Task item.
Should a line in the entries below contain "assign", return that line.

###

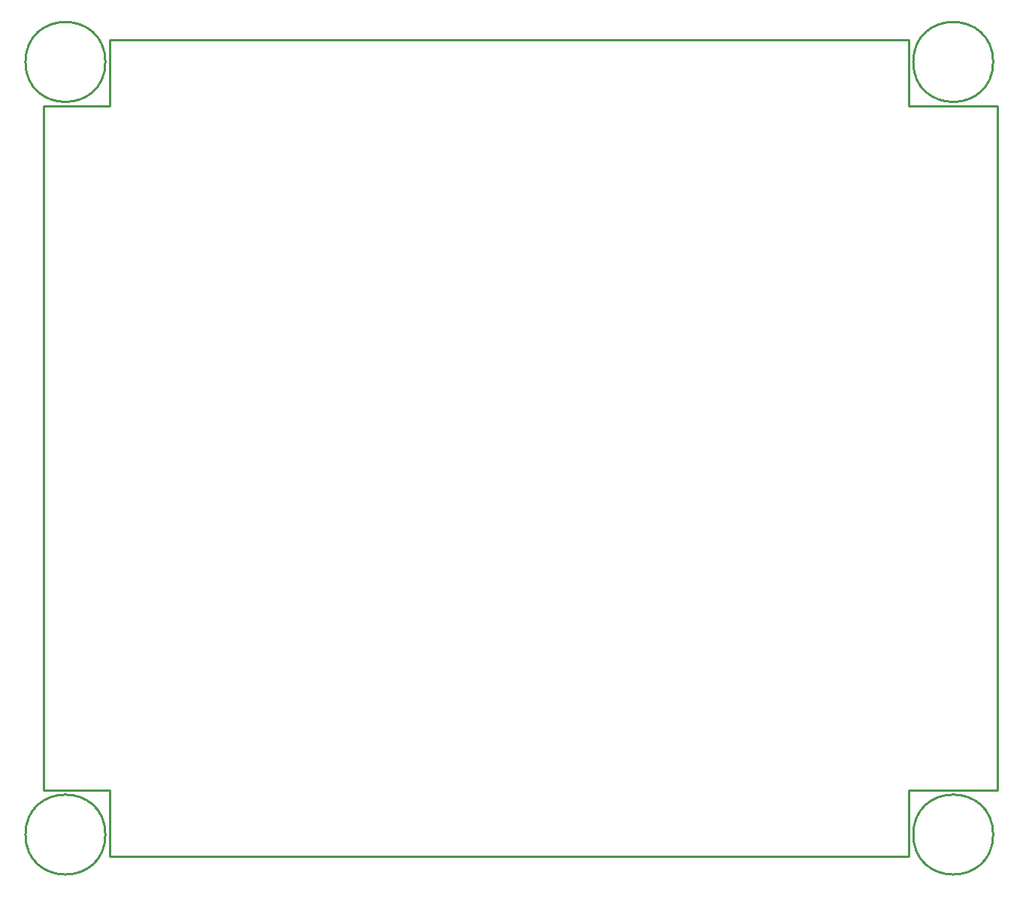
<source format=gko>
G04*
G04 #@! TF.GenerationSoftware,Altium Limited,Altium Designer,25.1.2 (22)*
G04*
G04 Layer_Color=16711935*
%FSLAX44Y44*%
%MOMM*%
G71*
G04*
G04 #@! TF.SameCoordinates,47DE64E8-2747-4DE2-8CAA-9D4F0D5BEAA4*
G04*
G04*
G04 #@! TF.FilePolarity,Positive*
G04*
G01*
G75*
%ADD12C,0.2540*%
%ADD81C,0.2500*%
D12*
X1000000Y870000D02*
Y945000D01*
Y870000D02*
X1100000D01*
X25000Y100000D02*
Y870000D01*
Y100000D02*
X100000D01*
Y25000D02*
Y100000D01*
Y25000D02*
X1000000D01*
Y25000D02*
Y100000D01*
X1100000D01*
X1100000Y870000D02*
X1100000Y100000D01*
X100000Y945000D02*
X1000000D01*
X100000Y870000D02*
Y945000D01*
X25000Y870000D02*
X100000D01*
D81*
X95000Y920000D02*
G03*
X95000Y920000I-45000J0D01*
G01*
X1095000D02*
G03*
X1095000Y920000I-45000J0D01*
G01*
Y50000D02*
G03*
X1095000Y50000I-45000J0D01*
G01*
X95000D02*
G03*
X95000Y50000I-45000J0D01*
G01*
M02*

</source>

###

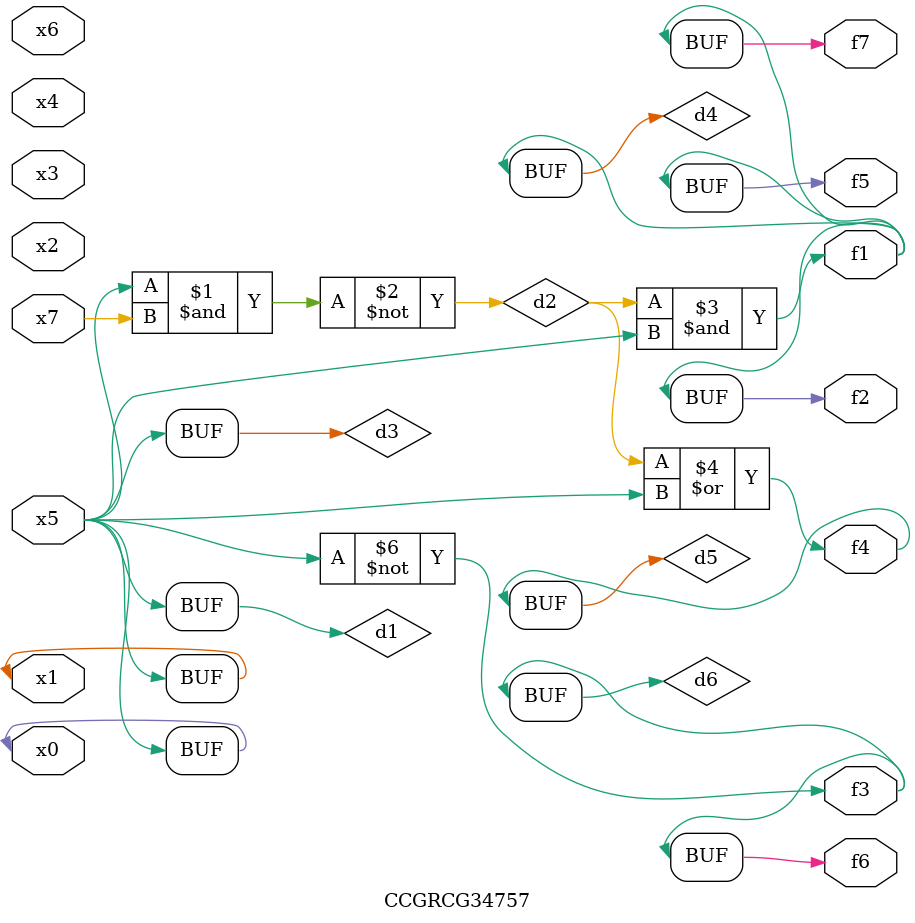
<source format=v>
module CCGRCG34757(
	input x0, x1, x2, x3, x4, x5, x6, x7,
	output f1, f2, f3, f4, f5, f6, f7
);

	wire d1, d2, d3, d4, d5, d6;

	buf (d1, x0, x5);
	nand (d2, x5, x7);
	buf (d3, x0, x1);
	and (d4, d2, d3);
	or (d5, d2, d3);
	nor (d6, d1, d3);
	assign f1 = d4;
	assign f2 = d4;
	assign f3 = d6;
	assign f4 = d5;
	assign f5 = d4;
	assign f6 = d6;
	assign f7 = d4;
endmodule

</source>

###

Answer section.
	assign f1 = d4;
	assign f2 = d4;
	assign f3 = d6;
	assign f4 = d5;
	assign f5 = d4;
	assign f6 = d6;
	assign f7 = d4;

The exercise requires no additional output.